Книга «Экзистенциализм — это гуманизм» впервые была издана во Франции в 1946 г. и с тех пор выдержала несколько изданий. Она знакомит читателя в популярной форме с основными положениями философии экзистенциализма и, в частности, с мировоззрением самого Сартра.
Пути девятнадцатилетних студентов Джима и Евы впервые пересекаются в 1958 году. Он идет на занятия, она едет мимо на велосипеде. Если бы не гвоздь, случайно оказавшийся на дороге и проколовший ей колесо… Лора Барнетт предлагает читателю три версии того, что может произойти с Евой и Джимом. Вместе с героями мы совершим три разных путешествия длиной в жизнь, перенесемся из Кембриджа пятидесятых в современный Лондон, побываем в Нью-Йорке и Корнуолле, поживем в Париже, Риме и Лос-Анджелесе. На наших глазах Ева и Джим будут взрослеть, сражаться с кризисом среднего возраста, женить и выдавать замуж детей, стареть, радоваться успехам и горевать о неудачах.
«Сука» в названии означает в первую очередь самку собаки – существо, которое выросло в будке и отлично умеет хранить верность и рвать врага зубами. Но сука – и девушка Дана, солдат армии Страны, которая участвует в отвратительной гражданской войне, и сама эта война, и эта страна… Книга Марии Лабыч – не только о ненависти, но и о том, как важно оставаться человеком. Содержит нецензурную брань!
Есть такая избитая уже фраза «блюз простого человека», но тем не менее, придётся ее повторить. Книга 40 000 – это и есть тот самый блюз. Без претензии на духовные раскопки или поколенческую трагедию. Но именно этим книга и интересна – нахождением важного и в простых вещах, в повседневности, которая оказывается отнюдь не всепожирающей бытовухой, а жизнью, в которой есть место для радости.
В книге рассказывается история главного героя, который сталкивается с различными проблемами и препятствиями на протяжении всего своего путешествия. По пути он встречает множество второстепенных персонажей, которые играют важные роли в истории. Благодаря опыту главного героя книга исследует такие темы, как любовь, потеря, надежда и стойкость. По мере того, как главный герой преодолевает свои трудности, он усваивает ценные уроки жизни и растет как личность.

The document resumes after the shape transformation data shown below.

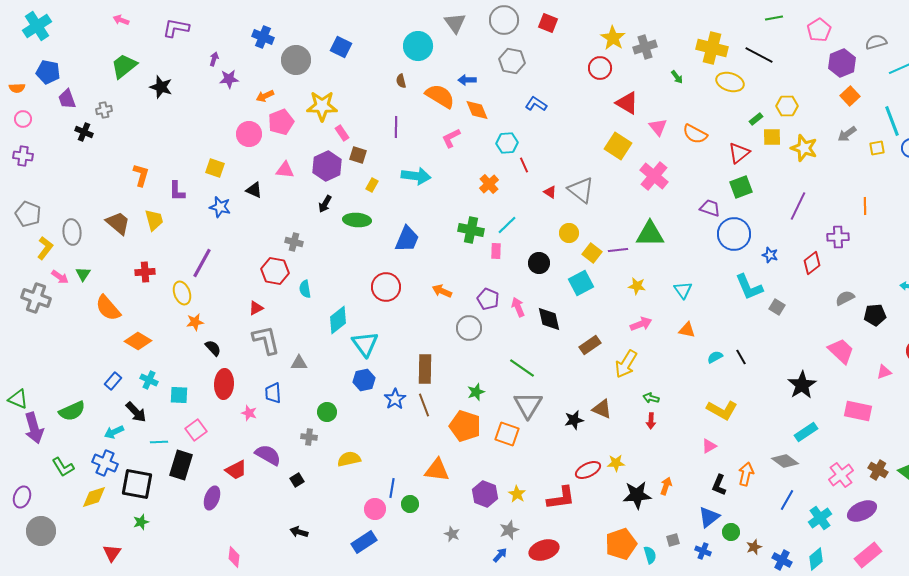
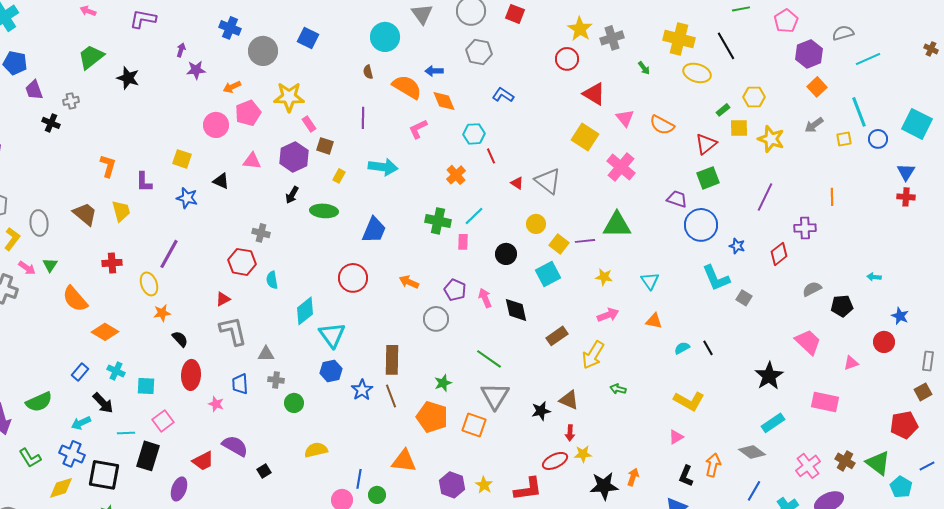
black line: (759, 55) -> (726, 46), turned 32
red arrow: (651, 421) -> (570, 433), moved
gray cross: (309, 437) -> (276, 380), moved

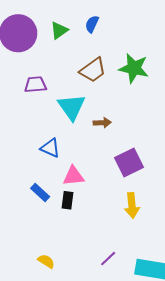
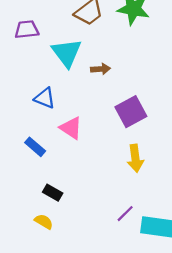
pink triangle: (73, 176) -> (71, 128), turned 40
black rectangle: (68, 200) -> (53, 193), moved, turned -66
purple line: (108, 259) -> (125, 214), moved

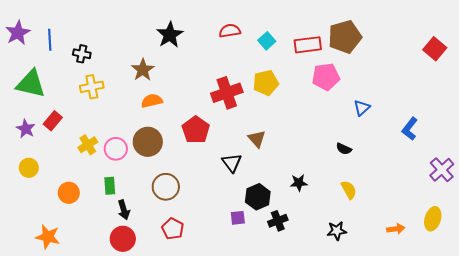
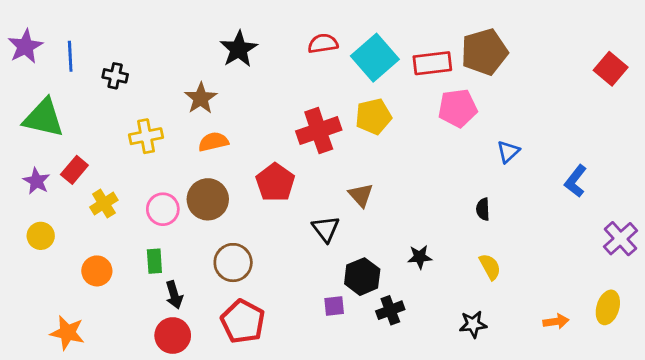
cyan square: (267, 41) -> (375, 58), size x1.8
yellow cross: (92, 87) -> (146, 136), moved
yellow cross: (88, 145) -> (104, 204), moved
black semicircle: (344, 149) -> (483, 209), turned 63
red pentagon: (173, 229) -> (243, 321), size x1.4

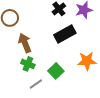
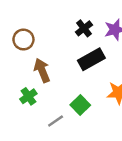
green cross: (28, 64) -> (28, 96), moved, turned 32

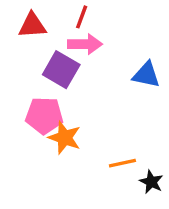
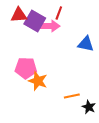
red line: (82, 17) -> (59, 13), moved
purple square: (61, 70) -> (35, 21), moved

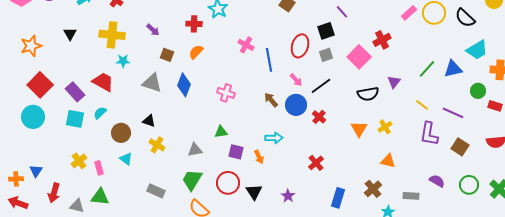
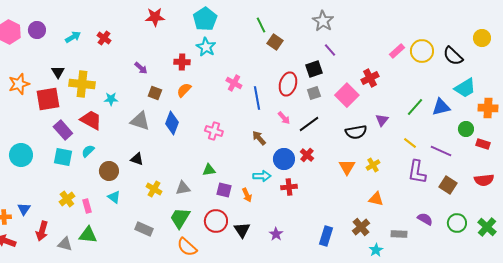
yellow cross: (112, 35) -> (82, 84), moved
red square: (40, 85) -> (48, 99), moved, turned 35
blue circle: (296, 105) -> (284, 159), moved
yellow cross: (157, 145) -> (154, 189), moved
red cross: (316, 163) -> (289, 187), moved, turned 35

«Суд закончился. Место под солнцем ожидаемо сдвинулось к периферии, и, шагнув из здания суда в майский вечер, Киш не мог не отметить, как выросла его тень — метра на полтора. …Они расстались год назад и с тех пор не виделись; вещи тогда же были мирно подарены друг другу, и вот внезапно его настиг этот иск — о разделе общих воспоминаний. Такого от Варвары он не ожидал…».

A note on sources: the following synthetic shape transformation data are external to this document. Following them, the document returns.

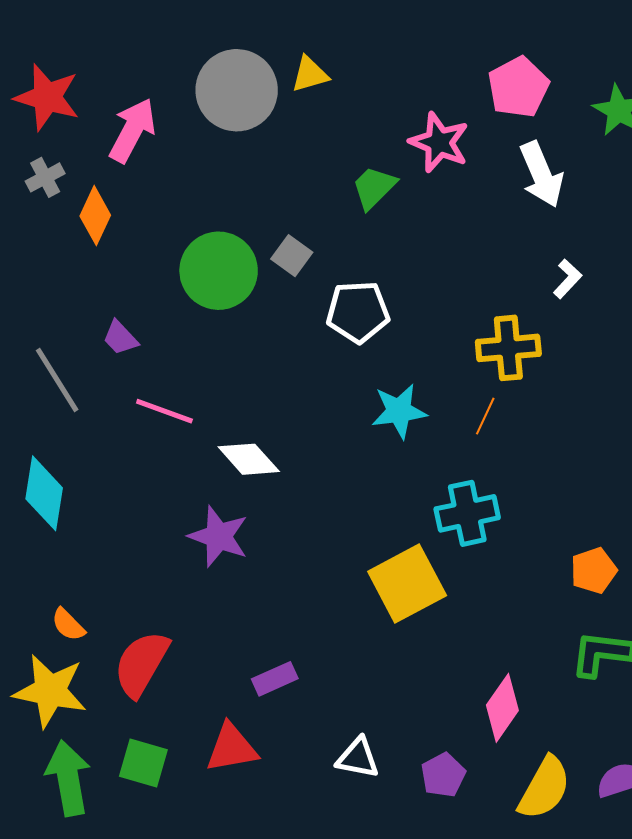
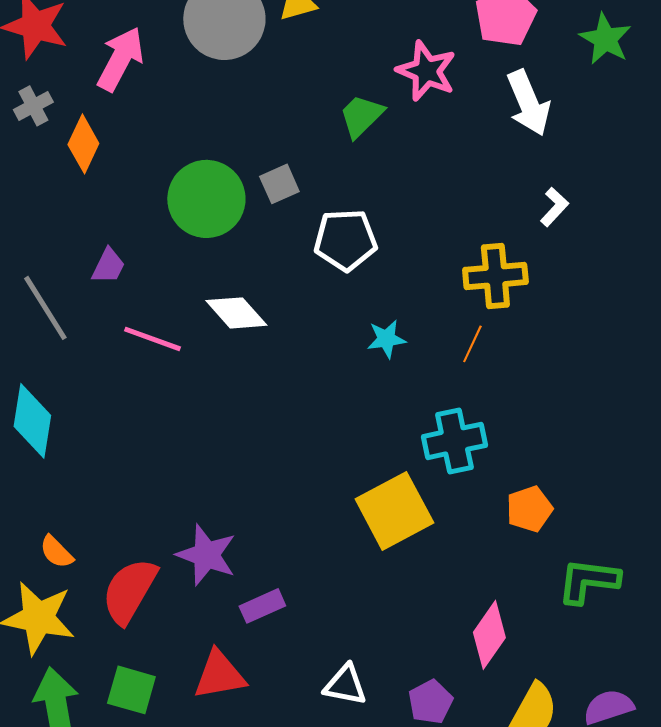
gray square: (292, 256) -> (279, 184), turned 30
purple trapezoid: (120, 338) -> (108, 266), turned -111
cyan star: (399, 411) -> (386, 339), size x0.7
white diamond: (249, 459) -> (236, 313), moved
purple star: (219, 536) -> (206, 555), moved
orange pentagon: (594, 570) -> (529, 509), moved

В книге рассказывается история главного героя, который сталкивается с различными проблемами и препятствиями на протяжении всего своего путешествия. По пути он встречает множество второстепенных персонажей, которые играют важные роли в истории. Благодаря опыту главного героя книга исследует такие темы, как любовь, потеря, надежда и стойкость. По мере того, как главный герой преодолевает свои трудности, он усваивает ценные уроки жизни и растет как личность.
«Смерть в душе» — третья часть тетралогии «Дороги свободы». Немцы вошли в Париж. Сопротивление. Происходит обесценивание жизни, и этой ценой снимается вековечный жизненный трагизм.Четвертая часть «Странная дружба» — концлагерь, неудачный побег. Роман оборван на полуслове.